Key message: Consistent volume growth remains the key value driver, and diversification reduces iron ore exposure.

  • Afrimat released 1H FY23 results, with HEPS declining 15% to 252c on a 7% increase in revenue and 12% decrease in operating profit. Lower iron ore prices and logistics issues (rail) were the main cause of lower profits. Cash flow was strong at R784m with a further R680m raised through the equity raise. Afrimat has net cash and can fund current projects and meaningful acquisitions (+R1bn).
  • Iron Ore: The Jenkins mine is now fully operational. Total iron ore sales increased by 22%. Lower iron ore prices and cost inflation impacted the margin (down to 37% from 49%). Transnet issues impacted rail volumes (export and local) and remain a challenge. The division is profitable down to iron ore prices of USD70-75/t.
  • Nkomati: Nkomati has been profitable for the last year and development of the underground and two open cast pits should result in full operation in FY24. At an expected 40% margin Nkomati will contribute meaningfully to Group earnings.
  • Glenover: Phase 1 of the development is underway (total cost R900m) with sales being generated from high-grade phosphate stockpile sales.
  • Construction Materials: overall construction demand remains weak and cost cutting measure are being instigated.
  • Industrial Minerals: Demand for agricultural lime is strong and the business is being focussed to benefit from this demand.
  • The recent capital raise (R680m, issue of 13.38m shares) was probably not required (was earmarked for the Gravenhage deal which terminated) but does provide Afrimat with the flexibility to expand current operations and be able to move quickly on new opportunities should they arise.

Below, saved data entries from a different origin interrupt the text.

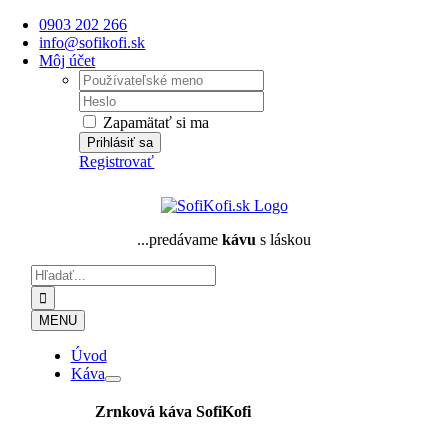
Skip
0903 202 266
to
info@sofikofi.sk
content
Môj účet
Username:
Password:
Zapamätať si ma
Registrovať
...predávame
kávu
s láskou
Hľadať:
MENU
Úvod
Káva
Zrnková káva
SofiKofi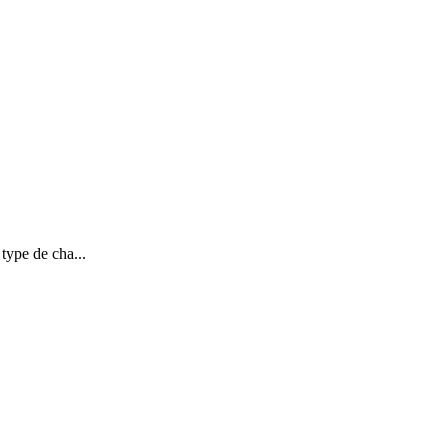
type de cha...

  • Management remains on the lookout for acquisitions, with 4 non-binding offers on the table at present (fluorspar, zinc, kaolin). Management believe acquisitions in excess of R1bn are possible given the current balance sheet and cash generation.
  • We have adjusted our Target Price to R69 (from R80) due mainly to Transnet issues, low offtake from AMSA and share dilution. The Afrimat investment case remains strong with high organic growth in existing operations and acquisition opportunities. Rapid payback of acquisitions remains a hallmark of the Group.